We demonstrated the significant logarithmic relationship between the effect of lateral electron transport and PTV volume (Fig. 5a and b). Cases with a large PTV showed smaller effects from the lateral electron transport than those from attenuation, resulting in the positive ΔD95% of ΔAAA. In contrast, with a small PTV, the effects of electron transport become larger (Fig. 6b). Although the average PTV D95% of AAA plans is 2.9% larger than that of NC, it depends on the anatomical characteristics of the patients analyzed in this study. Schuring and Hurkmans previously investigated the effects of heterogeneity corrections on the dose distribution of 26 SBRT patients and reported that the collapsed-cone convolution algorithm showed decreased conformity with the PTV volume [16]. On the other hand, van der Voort van Zyp et al. compared EPL and the Monte Carlo algorithm with respect to tumor location and size [23]. They separated patients roughly by tumor size and reported that the difference in D95% between two algorithms was larger for small tumors. The results of previous studies that investigated various calculation algorithms cannot be simply compared without considering the variation in target volume characteristics. The lateral electron transport is affected by the medium density, size of the target volume and also by the surrounding tissue, such as chest wall. Narabayashi et al. [24] investigated the lung SBRT plans for 20 patients and reported that the ratio of MU values calculated with the Batho Power Law and Monte Carlo showed linear correlation with the distance between the PTV and the chest wall. We also analyzed the correlation between the effects of lateral electron transport and the distance between the PTV and the chest wall or mediastinum (Fig. 5c). Although the data of isolated tumors showed moderate linear correlation, the whole cases (including tumors attached to the chest wall) showed weaker correlation. To properly assess the effect of the surrounding tissue on the lateral electron transport, the area of attachment to the surrounding tissue, and the volume of the chest wall included in the PTV (and its density) should also be considered. These complexities of the lateral electron transport effects caused by the surrounding tissue will lead to larger D95% variation of Δ (AAA − PBC), illustrated in Fig. 5b.

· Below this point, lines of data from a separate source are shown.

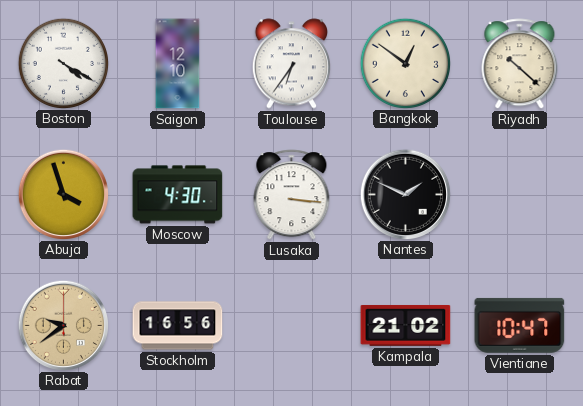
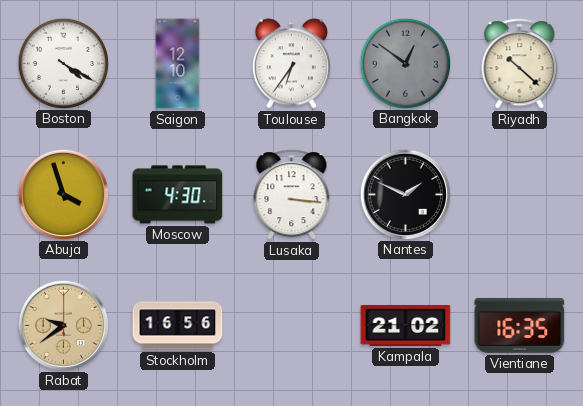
Bangkok dial: cream -> grey
Vientiane: 10:47 -> 16:35
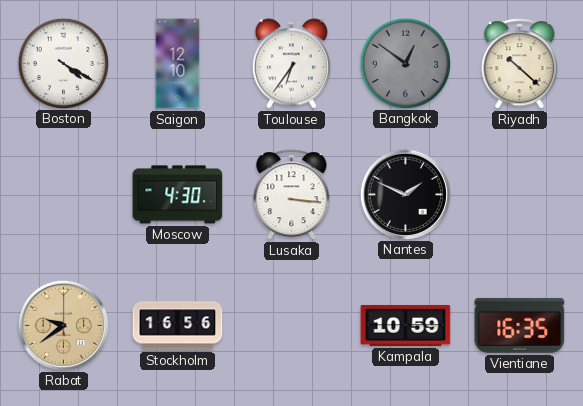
Abuja: 3:57 -> none
Kampala: 21:02 -> 10:59
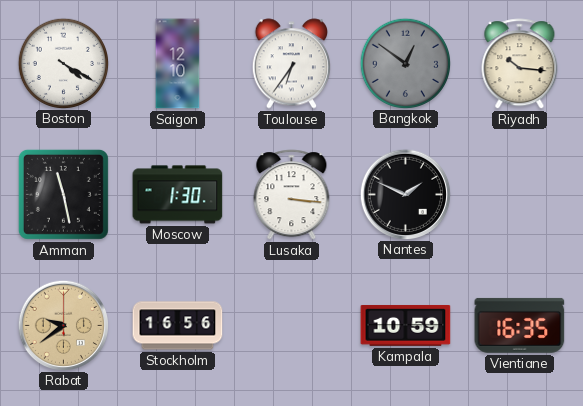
Riyadh: 10:22 -> 10:16
Amman: none -> 11:28
Moscow: 4:30 -> 1:30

In the current study, the treatment plans were clinically optimized based on AAA; and the beam arrangements, energy and MU were not modified when calculating with NC and PBC. The differences in dosimetric parameters between AAA and the other two algorithms become smaller with optimizing plans, although the results include the uncertainty due to the individual planning techniques. Some studies compared commercial Monte Carlo dose calculation with other algorithms for dose calculation of lung SBRT [3, 25, 26]. Li et al. noted that some of the criteria of treatment protocols for superposition might be too strict for the Monte Carlo calculation to satisfy the requirements [3]. Several previously reported that the advanced dose calculation algorithm showed worse target coverage. However, we showed in this study that the target coverage is strongly affected not only by calculation algorithms but also by the anatomic characteristics of the patients.

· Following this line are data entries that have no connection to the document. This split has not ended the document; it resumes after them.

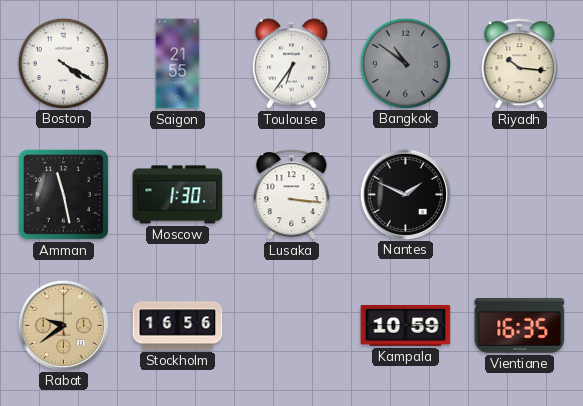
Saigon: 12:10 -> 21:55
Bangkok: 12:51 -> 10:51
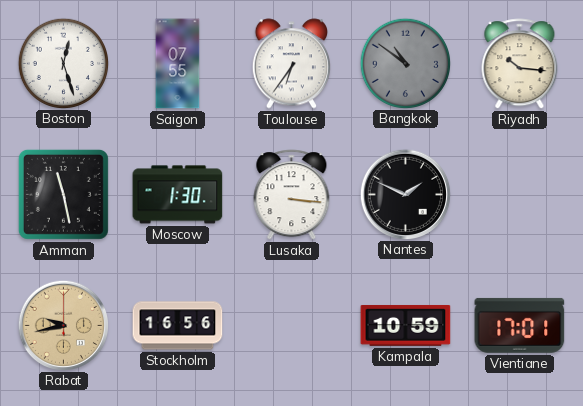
Boston: 4:20 -> 12:27
Saigon: 21:55 -> 07:55
Rabat: 9:39 -> 9:43
Vientiane: 16:35 -> 17:01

We demonstrated the effects of the heterogeneity correction by separating them into the attenuation and lateral electron transport components. The PBC provides photon attenuation, whereas AAA accounts for the electron transport that is needed for lung SBRT. The PTV volume shows significant correlation with the effects of the lateral electron transport with logarithmic correlation. When the patients are not classified with target volumes, the dosimetric parameters evaluated with average ± SD may not be able to assess the effects of the heterogeneity corrections properly. Several clinical trials for lung SBRT are being conducted using the target coverage-based prescription with heterogeneity corrections. It is concluded, therefore, that when radiation outcome is compared between clinical trials, dosimetric metrics, the target volume characteristics and heterogeneity correction algorithms should be properly accounted.

FUNDING

This work was supported by the Japan Society for the Promotion of Science (JSPS) Core-to-Core Program (No. 23003) and a research grant from Varian Medical Systems (No. 4513228).